Peristiwa ini meninggalkan catatan kelam dalam perjalanan demokrasi Indonesia. Reformasi 1998 telah membawa harapan besar bagi kebebasan berpendapat, berkumpul, dan berekspresi. Namun, peristiwa di Hotel Kembang memperlihatkan bahwa kebebasan tersebut masih bisa direnggut kapan saja oleh kekuatan yang tidak terikat oleh hukum. Ini bukan hanya ancaman bagi individu-individu yang terlibat dalam diskusi tersebut, tetapi juga ancaman bagi seluruh masyarakat yang mendambakan kehidupan demokratis yang sehat dan adil.

Seperti yang ditegaskan oleh salah satu pakar hukum di ILC, “Di tengah kota Jakarta, ada preman yang bisa memerintahkan aparat untuk menekan orang yang tidak melanggar hukum apapun. Ini sungguh memalukan dan mengancam kebebasan kita sebagai bangsa yang merdeka.” Tindakan semacam ini harus ditanggapi dengan serius oleh pemerintah dan masyarakat sipil.
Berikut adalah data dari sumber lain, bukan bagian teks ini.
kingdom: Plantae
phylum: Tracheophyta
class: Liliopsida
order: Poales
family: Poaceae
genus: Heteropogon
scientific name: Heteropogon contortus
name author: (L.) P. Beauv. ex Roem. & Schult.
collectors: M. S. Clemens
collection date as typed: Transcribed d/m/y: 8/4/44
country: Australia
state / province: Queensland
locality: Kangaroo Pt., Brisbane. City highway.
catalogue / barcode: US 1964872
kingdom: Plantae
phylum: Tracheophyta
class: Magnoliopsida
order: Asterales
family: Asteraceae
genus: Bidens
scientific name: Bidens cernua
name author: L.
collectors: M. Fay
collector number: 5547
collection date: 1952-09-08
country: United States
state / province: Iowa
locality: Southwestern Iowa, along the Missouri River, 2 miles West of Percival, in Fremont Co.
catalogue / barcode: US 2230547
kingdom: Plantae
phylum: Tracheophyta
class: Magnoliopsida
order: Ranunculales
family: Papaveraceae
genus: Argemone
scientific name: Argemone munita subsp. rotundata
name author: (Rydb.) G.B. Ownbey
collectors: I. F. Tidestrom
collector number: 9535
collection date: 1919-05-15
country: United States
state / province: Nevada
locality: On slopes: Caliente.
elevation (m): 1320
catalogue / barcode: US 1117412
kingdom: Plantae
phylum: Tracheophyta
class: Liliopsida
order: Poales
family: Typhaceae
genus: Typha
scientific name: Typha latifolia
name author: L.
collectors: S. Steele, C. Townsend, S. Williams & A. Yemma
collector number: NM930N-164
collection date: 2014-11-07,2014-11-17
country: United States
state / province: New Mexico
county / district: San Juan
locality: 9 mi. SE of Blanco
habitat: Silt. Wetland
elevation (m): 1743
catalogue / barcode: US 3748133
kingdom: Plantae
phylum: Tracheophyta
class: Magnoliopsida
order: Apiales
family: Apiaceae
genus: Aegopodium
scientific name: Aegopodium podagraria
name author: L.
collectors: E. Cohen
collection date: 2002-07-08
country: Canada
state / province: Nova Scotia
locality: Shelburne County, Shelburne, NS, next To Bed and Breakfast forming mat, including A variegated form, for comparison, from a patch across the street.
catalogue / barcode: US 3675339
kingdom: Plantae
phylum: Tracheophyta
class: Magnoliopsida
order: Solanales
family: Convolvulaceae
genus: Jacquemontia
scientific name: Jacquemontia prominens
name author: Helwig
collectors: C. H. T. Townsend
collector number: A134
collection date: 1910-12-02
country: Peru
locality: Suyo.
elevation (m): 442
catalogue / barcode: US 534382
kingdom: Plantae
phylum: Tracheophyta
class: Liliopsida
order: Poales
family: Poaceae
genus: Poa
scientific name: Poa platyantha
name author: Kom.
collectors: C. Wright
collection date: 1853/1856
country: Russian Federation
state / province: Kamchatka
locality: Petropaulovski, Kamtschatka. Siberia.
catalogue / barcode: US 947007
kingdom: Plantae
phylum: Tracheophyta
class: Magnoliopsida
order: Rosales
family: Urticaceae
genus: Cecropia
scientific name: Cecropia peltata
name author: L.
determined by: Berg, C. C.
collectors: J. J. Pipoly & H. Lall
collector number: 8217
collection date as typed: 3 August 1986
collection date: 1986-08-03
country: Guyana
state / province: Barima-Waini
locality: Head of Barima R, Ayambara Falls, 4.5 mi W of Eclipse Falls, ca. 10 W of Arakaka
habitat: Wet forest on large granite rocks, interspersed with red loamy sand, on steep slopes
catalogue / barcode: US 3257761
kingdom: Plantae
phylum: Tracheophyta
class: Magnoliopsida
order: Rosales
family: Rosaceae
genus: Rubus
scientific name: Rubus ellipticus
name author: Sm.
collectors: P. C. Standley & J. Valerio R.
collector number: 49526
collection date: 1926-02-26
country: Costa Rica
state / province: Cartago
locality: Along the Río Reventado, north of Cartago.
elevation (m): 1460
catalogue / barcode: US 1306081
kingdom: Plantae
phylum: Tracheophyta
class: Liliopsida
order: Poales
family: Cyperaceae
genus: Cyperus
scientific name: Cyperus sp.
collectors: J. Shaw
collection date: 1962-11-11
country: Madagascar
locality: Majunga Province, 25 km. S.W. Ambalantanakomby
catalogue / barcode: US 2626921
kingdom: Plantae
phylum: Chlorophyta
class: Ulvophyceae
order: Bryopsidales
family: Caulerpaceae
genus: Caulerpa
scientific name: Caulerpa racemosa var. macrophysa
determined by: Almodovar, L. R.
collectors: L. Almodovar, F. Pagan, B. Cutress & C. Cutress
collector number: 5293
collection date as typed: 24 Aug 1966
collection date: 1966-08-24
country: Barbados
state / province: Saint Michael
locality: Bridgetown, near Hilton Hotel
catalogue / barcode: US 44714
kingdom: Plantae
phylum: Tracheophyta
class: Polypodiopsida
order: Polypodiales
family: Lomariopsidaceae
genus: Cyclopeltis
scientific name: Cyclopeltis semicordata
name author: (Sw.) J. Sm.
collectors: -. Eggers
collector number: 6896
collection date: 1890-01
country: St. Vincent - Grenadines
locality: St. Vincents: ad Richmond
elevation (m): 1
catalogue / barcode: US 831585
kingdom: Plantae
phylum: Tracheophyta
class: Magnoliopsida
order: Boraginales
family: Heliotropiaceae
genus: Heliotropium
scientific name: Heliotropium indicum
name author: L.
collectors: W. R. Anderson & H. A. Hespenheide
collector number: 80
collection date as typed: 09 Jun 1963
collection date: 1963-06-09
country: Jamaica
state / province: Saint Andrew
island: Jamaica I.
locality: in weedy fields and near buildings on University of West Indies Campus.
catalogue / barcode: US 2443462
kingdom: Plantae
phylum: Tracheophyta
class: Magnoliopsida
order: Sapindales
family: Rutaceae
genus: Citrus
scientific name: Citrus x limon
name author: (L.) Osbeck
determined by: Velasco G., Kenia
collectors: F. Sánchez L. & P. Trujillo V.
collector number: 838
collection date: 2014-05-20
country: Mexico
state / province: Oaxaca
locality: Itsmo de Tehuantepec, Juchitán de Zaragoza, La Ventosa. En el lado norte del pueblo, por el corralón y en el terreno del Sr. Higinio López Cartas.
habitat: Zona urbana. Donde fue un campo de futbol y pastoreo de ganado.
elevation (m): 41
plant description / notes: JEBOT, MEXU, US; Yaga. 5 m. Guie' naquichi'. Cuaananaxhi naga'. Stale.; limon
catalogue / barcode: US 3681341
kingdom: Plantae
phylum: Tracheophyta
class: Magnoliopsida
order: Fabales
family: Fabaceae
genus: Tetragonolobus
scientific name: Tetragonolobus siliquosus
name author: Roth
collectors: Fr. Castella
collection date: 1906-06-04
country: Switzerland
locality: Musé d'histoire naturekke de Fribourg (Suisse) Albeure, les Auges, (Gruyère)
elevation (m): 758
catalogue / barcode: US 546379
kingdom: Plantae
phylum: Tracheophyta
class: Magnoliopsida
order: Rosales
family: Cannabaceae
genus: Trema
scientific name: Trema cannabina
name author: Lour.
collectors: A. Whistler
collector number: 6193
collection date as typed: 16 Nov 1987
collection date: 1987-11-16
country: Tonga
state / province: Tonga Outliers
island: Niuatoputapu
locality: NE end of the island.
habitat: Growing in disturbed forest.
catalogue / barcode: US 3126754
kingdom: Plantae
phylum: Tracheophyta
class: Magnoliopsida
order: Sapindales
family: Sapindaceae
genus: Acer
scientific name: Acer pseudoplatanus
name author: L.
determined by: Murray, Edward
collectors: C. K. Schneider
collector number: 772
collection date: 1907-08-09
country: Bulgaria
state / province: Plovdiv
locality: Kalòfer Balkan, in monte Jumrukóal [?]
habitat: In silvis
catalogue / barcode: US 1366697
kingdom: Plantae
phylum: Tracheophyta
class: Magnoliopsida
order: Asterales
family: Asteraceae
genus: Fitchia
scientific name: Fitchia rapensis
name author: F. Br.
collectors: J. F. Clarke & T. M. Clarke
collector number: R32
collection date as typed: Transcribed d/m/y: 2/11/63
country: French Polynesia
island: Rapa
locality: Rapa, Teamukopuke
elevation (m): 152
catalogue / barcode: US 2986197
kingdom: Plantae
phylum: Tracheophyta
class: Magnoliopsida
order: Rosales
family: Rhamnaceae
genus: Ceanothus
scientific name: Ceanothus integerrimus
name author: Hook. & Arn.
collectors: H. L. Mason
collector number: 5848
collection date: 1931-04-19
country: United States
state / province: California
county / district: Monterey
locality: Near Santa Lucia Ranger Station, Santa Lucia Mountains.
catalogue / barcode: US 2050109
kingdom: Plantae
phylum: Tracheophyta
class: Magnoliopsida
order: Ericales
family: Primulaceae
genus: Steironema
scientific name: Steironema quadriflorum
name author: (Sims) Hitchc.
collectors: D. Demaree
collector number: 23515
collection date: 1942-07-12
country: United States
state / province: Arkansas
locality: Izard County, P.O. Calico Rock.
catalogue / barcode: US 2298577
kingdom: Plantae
Penutup: Menjaga Demokrasi dari Ancaman Premanisme

Indonesia sebagai negara demokrasi tidak boleh tunduk pada kekuatan premanisme. Kejadian di Hotel Kembang adalah pengingat bahwa perjuangan untuk menjaga kebebasan berpendapat dan berkumpul belum selesai. Aparat hukum harus netral, berani, dan bertindak sesuai dengan konstitusi untuk melindungi hak-hak dasar warga negara.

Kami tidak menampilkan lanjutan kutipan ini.